The strongmen can't lift a drug scandal
Friday, August 20, 2004
ATHENS, Greece -- So many weightlifters are getting busted for drugs at the Olympics, you'd think they're gulping steroid shakes at the athletes' village -- under the table, of course.
They're a United Nations of dopesters, part of a group of 21 lifters caught this year from places as diverse as Morocco, Hungary, Moldova, India, Myanmar, Armenia, Turkey, Bulgaria, China, Russia, the Ukraine, Belarus, Turkmenistan, Iraq and Kazakhstan.
It's an equal opportunity scandal, though scandal may not apply in a sport where juicing up is the norm.
American lifters, happily absent from the list but also absent from the medal stand, are working a cynical strategy. As one coach close to the U.S. team put it, the idea is to stay clean and hope that everyone else tests positive. Tara Nott did just that in Sydney and moved up from silver to gold when Izabela Dragneva of Bulgaria flunked the drug test.
Seven lifters have been suspended at these Olympics halfway through the competition -- and those are only the ones stupid enough to get caught. They know they're going to get tested every time they turn around. Anyone with a tad higher IQ might have resorted to one of the many tricks athletes use to avoid detection.
Then again, it takes a certain amount of sophistication and cash to mask drugs completely from the men in white lab coats. It's easier for athletes from the Third World to acquire steroids than it is to hide them.
Tamas Ajan, president of the International Weightlifting Federation, looked truly pained, if hardly surprised, Thursday when he reported the latest names on the cheating list -- six for anabolic steroids to boost strength and one for a diuretic to drop weight. All, he said, had their credentials yanked, were sent packing from the village and will be barred from the next Olympics.

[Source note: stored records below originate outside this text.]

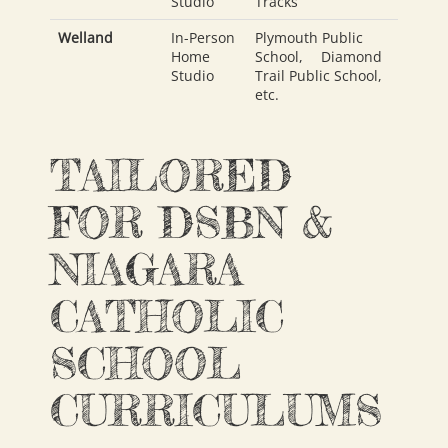
Studio
Tracks
Welland
In-Person
Plymouth Public
Home
School
,
Diamond
Studio
Trail Public School
,
etc.
TAILORED
FOR DSBN &
NIAGARA
CATHOLIC
SCHOOL
CURRICULUMS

"We have some moment in our lives when we are smiling, laughing, enjoying life," Ajan said. "Unfortunately, many times we have some sad moments. One of my eyes is smiling because it is a very good competition. Seventy-nine countries are here. Weightlifting is a basic sport, an important (Olympic) sport since 1896. But my other eye is crying because of the positive tests."
Ajan is a short, stocky, 65-year-old Hungarian who resembles a lifter, rather than the national champion gymnast he once was. He wears a fixed frown and has deep furrows between his eyes. He looks like a worried man, and he has good reason to be.
His sport, the one he's written books about and the love of his professional life, is in jeopardy of getting tossed from the Olympics if it keeps churning out cheats.
Ajan sounded sincere, saying that as a member of the International Olympic Committee and the World Anti-Doping Agency board he is committed to clean sports even if it means the death of his own.
Between Jan. 1 and July 30, he said, the IWF conducted 1,000 drug tests. The federation ordered all lifters to be in Athens for tests six days before the Olympics, and all of the 260 competitors who qualified for the games were subjected to random out-of-competition testing.
"You might ask, 'Why are you doing these controls? You are digging your own grave,"' he said. "Yes, this is true. But I tell you we are doing everything against the drugs and we are going to continue the fight against the drugs because we are for fair play."
He seemed to be saying that the sport was damned if tested and found cheats and damned if it didn't. In truth, the future may not be so dire.
IOC president Jacques Rogge welcomed the latest busts, praising the weightlifting federation for fighting the good fight.
Ajan said his federation spends more than 30 percent of its annual budget fighting doping.
"I would be very happy if the other sports would do the same," he said.
The biggest problem, he said, are nefarious traveling coaches who work with lifters from various countries.
"Some of the coaches, and especially some coaches who are working abroad from a certain country, they wish to produce perfect, top competitors," he said. "And these coaches have to take the responsibility if the competitor tests positive.
"I talked to the Indian Olympic Committee many times, saying, 'Don't employ some foreign coaches because time to time Indians produce positive tests. You have to stop this in the future."'
Indian lifters employ coaches from Bulgaria, Russia and Belarus. Ajan didn't name which coaches are giving their lifters drugs or say where they're from, but he warned again that athletes should use coaches they can trust from their own country.
Weightlifting is among the simplest of sports, answering the age-old question: Who is stronger than anyone else?
Yet it also is the one where steroids offer the most obvious benefit. Everyone may not be cheating, but all the positive tests mean everyone is under suspicion.
The quick way, and the wrong way, to end the corruption is to chop weightlifting out of the Olympics. That merely punishes those who compete cleanly and robs the games of defining the world's strongest men and women.
The right way to go is the way Ajan has chosen -- test and test some more until the cheating stops.
Steve Wilstein is a national sports columnist for The Associated Press.